I worked with them a lot when I managed the office at Dad’s shop, so when I saw the job opening, I put in a call to my old contact there, turned in the application, got an interview, and took on a dedicated client load. From there I worked my way up from sales to managing a team, which I enjoyed because I traveled a lot and it got me out of town more often than not. That much travel gets old, though, so when the opportunity to head this office opened up, I jumped at the chance, and now I’m in charge of this entire region.

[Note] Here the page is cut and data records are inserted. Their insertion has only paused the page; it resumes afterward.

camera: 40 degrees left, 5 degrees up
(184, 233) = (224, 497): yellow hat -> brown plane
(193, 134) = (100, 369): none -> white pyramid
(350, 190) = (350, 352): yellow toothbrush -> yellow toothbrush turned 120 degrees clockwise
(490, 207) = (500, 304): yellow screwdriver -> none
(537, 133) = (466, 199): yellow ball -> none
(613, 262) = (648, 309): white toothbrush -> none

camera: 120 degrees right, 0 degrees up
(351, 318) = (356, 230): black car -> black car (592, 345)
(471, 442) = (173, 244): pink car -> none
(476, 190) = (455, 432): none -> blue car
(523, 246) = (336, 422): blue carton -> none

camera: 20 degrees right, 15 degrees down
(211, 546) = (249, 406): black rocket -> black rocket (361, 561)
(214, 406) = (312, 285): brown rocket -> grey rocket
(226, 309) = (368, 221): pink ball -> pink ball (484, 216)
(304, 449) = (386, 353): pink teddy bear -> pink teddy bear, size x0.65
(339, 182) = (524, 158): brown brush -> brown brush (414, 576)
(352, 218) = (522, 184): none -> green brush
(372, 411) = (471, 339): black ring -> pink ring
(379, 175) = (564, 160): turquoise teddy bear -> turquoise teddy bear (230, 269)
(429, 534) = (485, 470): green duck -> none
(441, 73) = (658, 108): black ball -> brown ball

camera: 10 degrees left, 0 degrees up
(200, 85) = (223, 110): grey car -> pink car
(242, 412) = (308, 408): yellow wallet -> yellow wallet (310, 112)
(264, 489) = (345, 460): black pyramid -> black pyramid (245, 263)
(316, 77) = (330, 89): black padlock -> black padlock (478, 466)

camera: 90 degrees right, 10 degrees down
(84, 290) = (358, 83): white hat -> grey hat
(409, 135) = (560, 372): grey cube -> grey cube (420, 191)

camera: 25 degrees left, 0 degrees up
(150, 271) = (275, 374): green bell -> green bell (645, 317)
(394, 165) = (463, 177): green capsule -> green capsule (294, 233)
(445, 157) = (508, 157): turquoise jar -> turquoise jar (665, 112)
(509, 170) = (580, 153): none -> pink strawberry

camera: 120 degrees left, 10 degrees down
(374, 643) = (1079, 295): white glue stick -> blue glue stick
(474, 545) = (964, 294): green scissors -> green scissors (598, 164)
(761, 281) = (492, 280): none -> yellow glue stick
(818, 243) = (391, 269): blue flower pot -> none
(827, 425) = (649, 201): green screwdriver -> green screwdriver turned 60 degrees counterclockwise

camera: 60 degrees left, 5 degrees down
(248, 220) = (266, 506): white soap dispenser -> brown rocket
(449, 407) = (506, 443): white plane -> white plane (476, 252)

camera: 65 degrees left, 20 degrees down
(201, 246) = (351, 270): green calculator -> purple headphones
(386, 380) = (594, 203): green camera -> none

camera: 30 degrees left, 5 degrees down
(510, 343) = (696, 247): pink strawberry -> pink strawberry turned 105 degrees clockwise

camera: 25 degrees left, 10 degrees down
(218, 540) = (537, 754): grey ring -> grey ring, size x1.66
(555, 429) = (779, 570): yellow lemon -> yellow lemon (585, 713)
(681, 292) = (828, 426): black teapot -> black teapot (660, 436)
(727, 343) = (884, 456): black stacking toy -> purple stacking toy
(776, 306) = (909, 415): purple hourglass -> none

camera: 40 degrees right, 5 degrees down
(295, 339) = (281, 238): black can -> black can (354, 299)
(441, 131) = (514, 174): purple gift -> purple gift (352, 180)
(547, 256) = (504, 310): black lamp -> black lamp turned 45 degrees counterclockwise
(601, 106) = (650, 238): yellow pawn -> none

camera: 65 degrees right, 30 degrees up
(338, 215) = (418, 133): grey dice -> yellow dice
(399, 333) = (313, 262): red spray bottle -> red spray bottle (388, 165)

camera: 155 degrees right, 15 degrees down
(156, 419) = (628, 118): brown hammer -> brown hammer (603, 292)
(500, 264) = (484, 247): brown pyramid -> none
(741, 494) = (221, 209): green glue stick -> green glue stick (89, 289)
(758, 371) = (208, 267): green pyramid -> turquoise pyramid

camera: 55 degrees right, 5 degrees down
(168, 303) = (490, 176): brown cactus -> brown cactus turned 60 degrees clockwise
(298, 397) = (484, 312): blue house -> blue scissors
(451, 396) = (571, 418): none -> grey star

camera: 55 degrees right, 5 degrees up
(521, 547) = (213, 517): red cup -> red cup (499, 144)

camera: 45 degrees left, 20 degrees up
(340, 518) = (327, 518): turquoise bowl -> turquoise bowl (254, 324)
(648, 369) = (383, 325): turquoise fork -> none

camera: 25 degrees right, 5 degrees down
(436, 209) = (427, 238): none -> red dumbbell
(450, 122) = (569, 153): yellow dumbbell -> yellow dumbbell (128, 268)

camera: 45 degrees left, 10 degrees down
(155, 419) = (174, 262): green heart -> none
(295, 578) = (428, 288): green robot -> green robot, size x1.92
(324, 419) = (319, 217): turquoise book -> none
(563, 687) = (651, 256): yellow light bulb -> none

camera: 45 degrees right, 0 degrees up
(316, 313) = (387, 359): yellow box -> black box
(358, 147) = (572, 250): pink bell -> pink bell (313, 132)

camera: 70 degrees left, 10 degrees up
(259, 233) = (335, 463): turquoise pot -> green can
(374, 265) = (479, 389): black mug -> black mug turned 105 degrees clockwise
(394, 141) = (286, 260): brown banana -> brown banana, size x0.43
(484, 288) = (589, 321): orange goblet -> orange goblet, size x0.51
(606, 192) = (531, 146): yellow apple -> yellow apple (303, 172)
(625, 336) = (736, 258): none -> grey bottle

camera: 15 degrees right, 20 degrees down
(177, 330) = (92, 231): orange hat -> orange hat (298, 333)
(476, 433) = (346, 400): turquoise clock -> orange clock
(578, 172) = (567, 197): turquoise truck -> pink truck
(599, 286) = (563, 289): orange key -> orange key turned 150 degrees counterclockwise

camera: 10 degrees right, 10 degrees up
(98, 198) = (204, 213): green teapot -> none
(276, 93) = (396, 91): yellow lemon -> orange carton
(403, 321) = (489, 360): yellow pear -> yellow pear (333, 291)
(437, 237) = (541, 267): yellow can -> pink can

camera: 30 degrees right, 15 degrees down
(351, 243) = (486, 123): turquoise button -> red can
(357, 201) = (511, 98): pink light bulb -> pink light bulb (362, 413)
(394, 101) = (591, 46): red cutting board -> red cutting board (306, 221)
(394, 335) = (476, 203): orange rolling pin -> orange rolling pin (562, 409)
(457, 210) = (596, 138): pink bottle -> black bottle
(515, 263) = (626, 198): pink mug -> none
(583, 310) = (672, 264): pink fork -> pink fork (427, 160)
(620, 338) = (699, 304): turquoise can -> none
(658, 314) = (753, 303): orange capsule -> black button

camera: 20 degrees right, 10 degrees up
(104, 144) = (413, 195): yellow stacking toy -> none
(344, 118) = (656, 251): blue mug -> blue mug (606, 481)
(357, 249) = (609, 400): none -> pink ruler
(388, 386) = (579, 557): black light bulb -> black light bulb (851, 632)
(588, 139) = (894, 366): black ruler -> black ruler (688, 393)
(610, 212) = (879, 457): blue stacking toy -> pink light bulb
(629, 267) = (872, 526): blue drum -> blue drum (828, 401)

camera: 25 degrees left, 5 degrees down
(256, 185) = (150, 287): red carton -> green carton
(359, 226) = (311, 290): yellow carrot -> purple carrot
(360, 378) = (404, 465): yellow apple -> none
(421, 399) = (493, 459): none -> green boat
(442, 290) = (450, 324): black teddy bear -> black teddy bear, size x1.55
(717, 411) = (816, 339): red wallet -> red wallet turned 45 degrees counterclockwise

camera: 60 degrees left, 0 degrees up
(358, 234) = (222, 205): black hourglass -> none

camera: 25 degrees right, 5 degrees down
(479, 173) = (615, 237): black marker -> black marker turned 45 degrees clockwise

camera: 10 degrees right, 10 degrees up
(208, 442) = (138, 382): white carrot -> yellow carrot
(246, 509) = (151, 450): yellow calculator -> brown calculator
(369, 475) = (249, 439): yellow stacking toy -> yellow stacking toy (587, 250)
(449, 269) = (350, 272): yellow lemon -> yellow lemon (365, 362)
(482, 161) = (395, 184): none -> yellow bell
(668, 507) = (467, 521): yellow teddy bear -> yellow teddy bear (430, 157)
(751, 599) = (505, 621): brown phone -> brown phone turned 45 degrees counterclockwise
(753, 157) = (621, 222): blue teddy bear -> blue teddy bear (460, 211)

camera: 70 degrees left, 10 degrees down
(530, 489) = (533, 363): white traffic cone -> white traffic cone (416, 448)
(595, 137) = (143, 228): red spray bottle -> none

As much as the career change felt like a fresh start, going back to the Dallas area felt like a step backward when I was trying so hard to move forward.

But now?

I feel like I can finally create the life I want, free from my father’s disapproving glares—or at least only subject to them on the occasional video chat—and with my mother’s enthusiastic support.

She gushes over my apartment, the amenities, and all my ideas, finishing up with, “I better let you go, Marissa. You must be exhausted, and you still have to get your condo to a livable state before you go to bed. At least you have a few days before you have to be at work.”

“Yes. I’m glad they gave me plenty of time to make the move.”

“Don’t forget, your other car’s arriving next week. Make sure you’re there to meet the car carrier,” Dad puts in before I hang up.

“Thanks for the reminder, Dad. I’ll definitely be there.”

“And call Lance if you need extra help.”

Mom gives me a significant look when I roll my eyes at that, so, shaking my head, I gamely say, “Sure, Dad. I will,” knowing full well that I have no intention of doing so. Sure, if Lance were like ten minutes away, I wouldn’t mind asking him for help. But he’s not.

“Thank you,” Mom mouths. Out loud she says, “We love you, sweetheart. Talk soon!” And then the screen goes dark.

I flop down on my couch, surveying the room. The movers put all the furniture where I told them to, but I’m not entirely sold on the configuration yet. I might try it out for a few days and see what needs adjusting as I get used to the space.

Mom’s right, though. I am exhausted. The drive from Texas was long, and even if I did spend a few nights at my brother’s, sleeping on the pull out couch in my brother’s home office isn’t the most comfortable thing in the world, though at least it offers more privacy than a pull out couch in the living room. And sharing a wall with a teething toddler getting his molars? That means midnight crying jags and listening to my brother and his wife take turns checking on the little guy.

While I’m not upset—not like anyone could help that—it doesn’t make for the most restful sleep.

Then more driving and moving on top of that, even with the help of movers, and I’m ready to crash.

Looking at my things here makes me smile, though. So there’s one neighbor who’s not very neighborly. What are the odds I’ll have to deal with him often?

This is my new home, in my new city, and I’m ready to take on this new adventure.